Fundamental Practice

PA-DV 4.04

Safety planning helps the survivor assess short- and long-term physical and emotional risks and develop a comprehensive, detailed safety plan that:
  1. reflects the survivor’s particular needs, goals, strengths, risks, and circumstances;
  2. identifies and builds upon available and realistic options and resources; 
  3. prepares the survivor to promote safety in various places, circumstances, and situations, including preparing for immediate escape when necessary;
  4. responds to the needs of children, as appropriate; and
  5. is regularly re-evaluated to ensure that it continues to meet the survivor’s needs.


Safety planning must be conducted regardless of whether the survivor has left the perpetrator, is in the process of leaving the perpetrator, or will remain involved with the perpetrator. Plans for immediate escape should identify safe places to go in an emergency, safe contacts, and items to take when leaving.


For military families, safety planning should also address concerns related to deployments, duty assignments, or permanent change of station orders.

PA-DV 4.05

Survivors participate in an individualized, culturally and linguistically responsive assessment that is:
  1. completed within established timeframes; 
  2. updated as needed based on the needs of persons served; and
  3. focused on information pertinent for meeting service requests and objectives.

PA-DV 4.06

Comprehensive assessments:
  1. identify strengths;
  2. include a description of the presenting problem, any history of violence, and any other related risks; and
  3. evaluate the impact of the problem on children, as applicable, and their need for assistance.

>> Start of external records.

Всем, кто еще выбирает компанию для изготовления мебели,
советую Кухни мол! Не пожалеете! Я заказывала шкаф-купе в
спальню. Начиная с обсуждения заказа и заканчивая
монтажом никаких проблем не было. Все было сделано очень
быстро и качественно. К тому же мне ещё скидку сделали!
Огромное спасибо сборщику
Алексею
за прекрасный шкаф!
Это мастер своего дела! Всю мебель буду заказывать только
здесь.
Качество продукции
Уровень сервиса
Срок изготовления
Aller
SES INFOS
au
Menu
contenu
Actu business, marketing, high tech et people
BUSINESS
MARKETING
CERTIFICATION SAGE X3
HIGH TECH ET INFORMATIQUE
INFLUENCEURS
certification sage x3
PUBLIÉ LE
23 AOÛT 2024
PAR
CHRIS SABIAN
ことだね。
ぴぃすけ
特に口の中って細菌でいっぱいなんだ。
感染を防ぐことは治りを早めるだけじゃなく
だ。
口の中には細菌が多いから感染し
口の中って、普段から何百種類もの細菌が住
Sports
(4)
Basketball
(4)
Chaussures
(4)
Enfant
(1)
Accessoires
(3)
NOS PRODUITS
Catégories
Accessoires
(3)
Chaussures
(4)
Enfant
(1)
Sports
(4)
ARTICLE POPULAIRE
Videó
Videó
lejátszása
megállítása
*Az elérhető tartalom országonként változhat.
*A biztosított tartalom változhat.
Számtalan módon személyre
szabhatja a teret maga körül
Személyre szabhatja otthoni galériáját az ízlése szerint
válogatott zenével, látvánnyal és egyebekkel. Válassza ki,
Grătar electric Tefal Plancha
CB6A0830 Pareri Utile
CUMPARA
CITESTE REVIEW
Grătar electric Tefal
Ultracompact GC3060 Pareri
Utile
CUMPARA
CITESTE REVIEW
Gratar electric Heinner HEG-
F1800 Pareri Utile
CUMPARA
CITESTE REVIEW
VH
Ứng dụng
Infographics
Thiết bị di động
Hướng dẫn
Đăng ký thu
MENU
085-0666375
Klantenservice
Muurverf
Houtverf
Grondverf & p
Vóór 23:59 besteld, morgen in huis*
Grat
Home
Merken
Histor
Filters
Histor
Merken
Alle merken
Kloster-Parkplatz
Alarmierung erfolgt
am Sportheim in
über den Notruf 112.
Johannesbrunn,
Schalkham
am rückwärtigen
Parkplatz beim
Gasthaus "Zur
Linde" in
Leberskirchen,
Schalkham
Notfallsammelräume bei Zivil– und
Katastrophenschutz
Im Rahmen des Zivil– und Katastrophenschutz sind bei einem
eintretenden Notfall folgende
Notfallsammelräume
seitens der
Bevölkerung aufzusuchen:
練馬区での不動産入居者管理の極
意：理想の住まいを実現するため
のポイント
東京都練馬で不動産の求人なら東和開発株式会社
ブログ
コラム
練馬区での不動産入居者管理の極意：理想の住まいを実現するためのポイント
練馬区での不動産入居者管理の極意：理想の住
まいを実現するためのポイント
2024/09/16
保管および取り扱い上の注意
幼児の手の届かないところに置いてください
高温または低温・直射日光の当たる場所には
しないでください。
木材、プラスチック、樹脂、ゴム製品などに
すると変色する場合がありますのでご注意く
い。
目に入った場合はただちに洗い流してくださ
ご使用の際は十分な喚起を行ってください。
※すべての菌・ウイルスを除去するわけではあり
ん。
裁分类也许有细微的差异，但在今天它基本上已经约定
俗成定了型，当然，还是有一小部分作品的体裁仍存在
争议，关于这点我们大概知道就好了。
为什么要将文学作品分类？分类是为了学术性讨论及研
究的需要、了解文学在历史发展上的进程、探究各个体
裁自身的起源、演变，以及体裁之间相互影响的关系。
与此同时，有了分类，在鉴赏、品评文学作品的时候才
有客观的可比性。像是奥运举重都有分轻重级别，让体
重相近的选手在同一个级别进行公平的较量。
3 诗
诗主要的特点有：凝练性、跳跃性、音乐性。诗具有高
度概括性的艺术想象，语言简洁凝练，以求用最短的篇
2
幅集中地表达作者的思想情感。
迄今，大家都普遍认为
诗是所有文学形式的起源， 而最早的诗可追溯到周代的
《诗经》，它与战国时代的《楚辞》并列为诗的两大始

The Assessment Matrix - Private, Public, Canadian, Network determines which level of assessment is required for COA’s Service Sections. The assessment elements of the Matrix can be tailored according to the needs of specific individuals or service design.

Fundamental Practice

PA-DV 4.07

Survivors who wish to include or involve perpetrators in services are helped to:
  1. explore their motivation and intent for involving the perpetrator; and 
  2. evaluate the risks involved.


This standard does not require agencies to involve perpetrators in services. If perpetrators are involved in services the agency should have procedures to protect the safety and well-being of survivors and their children, and the survivor’s safety plan should address issues specific to perpetrator involvement. COA cautions against engaging survivors and perpetrators in services requiring cooperative participation (e.g., couples counseling) due to the potential for danger, as well as the power disparities between perpetrators and survivors.